Work required:
Copy out the entries from the line with "Total Cost (smoothed), CBM" to the line with "The col_2 series", changing "median line" to "median mark" and leaving everything else the same.

"""

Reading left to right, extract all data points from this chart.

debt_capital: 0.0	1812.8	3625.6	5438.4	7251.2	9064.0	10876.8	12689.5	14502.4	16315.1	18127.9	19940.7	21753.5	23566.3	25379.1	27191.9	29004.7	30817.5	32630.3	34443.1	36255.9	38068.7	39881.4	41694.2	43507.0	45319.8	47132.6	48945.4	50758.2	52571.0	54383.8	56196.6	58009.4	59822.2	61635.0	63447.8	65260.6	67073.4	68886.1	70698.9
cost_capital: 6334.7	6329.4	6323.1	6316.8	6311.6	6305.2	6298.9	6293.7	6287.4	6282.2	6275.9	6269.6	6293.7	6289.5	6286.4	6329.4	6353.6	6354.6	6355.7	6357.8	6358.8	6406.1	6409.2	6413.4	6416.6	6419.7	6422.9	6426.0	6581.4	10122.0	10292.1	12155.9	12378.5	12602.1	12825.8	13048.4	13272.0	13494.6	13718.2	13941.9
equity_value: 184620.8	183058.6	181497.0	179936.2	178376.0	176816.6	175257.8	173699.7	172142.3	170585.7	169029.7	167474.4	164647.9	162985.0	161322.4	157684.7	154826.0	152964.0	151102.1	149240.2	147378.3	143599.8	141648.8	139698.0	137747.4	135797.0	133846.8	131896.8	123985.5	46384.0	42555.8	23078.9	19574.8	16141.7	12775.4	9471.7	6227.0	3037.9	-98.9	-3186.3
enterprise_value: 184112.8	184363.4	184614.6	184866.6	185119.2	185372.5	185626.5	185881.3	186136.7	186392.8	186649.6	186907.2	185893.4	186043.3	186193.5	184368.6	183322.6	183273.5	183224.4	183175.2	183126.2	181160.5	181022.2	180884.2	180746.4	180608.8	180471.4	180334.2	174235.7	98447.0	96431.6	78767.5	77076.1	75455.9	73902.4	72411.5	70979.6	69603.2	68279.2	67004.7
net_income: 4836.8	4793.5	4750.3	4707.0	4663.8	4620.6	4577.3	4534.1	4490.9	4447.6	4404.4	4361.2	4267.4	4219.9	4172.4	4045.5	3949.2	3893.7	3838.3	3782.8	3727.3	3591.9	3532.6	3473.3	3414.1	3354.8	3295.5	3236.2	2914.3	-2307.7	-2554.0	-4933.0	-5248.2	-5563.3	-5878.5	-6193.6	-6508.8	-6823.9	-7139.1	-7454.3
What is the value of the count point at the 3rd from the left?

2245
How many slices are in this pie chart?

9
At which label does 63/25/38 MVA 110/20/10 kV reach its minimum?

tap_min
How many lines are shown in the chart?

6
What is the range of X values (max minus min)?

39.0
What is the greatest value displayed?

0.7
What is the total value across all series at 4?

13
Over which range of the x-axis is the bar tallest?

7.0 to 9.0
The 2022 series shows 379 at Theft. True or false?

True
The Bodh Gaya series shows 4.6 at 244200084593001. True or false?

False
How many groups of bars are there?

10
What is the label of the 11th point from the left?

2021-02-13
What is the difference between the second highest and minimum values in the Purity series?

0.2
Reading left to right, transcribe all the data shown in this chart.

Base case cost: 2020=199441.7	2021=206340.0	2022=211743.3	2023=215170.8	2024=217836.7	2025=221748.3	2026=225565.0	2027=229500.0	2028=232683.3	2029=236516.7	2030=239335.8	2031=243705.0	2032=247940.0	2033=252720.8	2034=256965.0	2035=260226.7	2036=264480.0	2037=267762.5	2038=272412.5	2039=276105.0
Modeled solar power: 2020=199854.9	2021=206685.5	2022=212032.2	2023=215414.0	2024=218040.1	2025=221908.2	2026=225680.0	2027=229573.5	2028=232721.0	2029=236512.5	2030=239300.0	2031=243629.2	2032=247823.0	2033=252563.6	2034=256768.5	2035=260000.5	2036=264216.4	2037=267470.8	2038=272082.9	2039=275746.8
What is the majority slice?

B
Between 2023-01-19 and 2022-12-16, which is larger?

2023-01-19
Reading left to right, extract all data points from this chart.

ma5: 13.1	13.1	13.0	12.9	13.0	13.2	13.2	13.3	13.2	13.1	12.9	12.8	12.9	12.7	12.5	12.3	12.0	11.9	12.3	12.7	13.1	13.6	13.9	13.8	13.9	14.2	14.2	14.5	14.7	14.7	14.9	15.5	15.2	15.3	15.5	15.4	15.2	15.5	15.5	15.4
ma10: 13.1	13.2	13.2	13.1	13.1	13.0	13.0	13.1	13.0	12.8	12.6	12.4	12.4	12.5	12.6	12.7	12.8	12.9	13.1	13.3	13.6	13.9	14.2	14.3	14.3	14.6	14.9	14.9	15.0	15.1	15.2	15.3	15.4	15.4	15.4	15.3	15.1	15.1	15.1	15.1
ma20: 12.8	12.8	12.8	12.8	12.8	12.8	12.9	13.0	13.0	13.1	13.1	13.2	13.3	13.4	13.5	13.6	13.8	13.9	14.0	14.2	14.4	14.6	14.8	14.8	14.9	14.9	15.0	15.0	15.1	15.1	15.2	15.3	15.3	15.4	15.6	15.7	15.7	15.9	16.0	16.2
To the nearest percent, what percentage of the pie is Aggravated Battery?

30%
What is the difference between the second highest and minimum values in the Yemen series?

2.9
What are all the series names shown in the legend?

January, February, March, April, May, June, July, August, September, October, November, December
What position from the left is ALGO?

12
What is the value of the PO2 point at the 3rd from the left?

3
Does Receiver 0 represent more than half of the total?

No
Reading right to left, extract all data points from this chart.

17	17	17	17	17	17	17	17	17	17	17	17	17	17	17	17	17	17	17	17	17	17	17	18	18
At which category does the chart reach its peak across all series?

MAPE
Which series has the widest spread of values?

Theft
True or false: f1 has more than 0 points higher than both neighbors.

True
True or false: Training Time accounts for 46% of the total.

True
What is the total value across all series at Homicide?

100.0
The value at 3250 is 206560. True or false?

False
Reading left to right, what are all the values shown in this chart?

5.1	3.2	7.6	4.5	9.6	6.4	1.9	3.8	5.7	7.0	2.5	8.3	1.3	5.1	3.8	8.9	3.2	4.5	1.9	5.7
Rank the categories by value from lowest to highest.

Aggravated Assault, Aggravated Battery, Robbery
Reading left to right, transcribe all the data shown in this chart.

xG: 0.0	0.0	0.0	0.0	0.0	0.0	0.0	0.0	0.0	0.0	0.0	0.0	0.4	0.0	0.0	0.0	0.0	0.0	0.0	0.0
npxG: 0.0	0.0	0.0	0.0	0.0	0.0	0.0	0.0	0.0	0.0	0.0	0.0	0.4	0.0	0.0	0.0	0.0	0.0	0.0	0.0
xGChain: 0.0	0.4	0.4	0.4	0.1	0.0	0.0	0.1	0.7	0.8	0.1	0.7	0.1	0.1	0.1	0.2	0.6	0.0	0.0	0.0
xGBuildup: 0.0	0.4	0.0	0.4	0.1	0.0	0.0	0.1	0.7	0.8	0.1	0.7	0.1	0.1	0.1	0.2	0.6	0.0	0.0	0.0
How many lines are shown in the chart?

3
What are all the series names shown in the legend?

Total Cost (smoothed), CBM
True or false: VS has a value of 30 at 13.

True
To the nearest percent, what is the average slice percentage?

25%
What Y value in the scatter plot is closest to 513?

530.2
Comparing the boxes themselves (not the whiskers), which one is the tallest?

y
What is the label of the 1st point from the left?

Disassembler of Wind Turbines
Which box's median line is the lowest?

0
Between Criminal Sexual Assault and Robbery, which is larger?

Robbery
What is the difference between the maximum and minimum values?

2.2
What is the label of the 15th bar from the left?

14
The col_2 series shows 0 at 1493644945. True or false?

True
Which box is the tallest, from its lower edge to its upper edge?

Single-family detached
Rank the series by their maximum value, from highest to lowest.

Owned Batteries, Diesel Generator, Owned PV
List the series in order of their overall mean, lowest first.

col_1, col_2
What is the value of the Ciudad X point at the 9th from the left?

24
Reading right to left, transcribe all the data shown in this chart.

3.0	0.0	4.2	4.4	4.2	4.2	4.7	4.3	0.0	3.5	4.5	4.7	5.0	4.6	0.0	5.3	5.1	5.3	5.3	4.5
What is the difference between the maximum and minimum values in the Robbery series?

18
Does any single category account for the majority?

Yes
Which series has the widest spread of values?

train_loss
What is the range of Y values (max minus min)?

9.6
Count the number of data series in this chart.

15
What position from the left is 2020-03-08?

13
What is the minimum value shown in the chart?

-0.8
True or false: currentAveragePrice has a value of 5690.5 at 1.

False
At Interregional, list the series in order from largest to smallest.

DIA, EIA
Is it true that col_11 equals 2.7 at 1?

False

"""

Answer to this task:
Total Cost (smoothed), CBM
True or false: VS has a value of 30 at 13.

True
To the nearest percent, what is the average slice percentage?

25%
What Y value in the scatter plot is closest to 513?

530.2
Comparing the boxes themselves (not the whiskers), which one is the tallest?

y
What is the label of the 1st point from the left?

Disassembler of Wind Turbines
Which box's median mark is the lowest?

0
Between Criminal Sexual Assault and Robbery, which is larger?

Robbery
What is the difference between the maximum and minimum values?

2.2
What is the label of the 15th bar from the left?

14
The col_2 series shows 0 at 1493644945. True or false?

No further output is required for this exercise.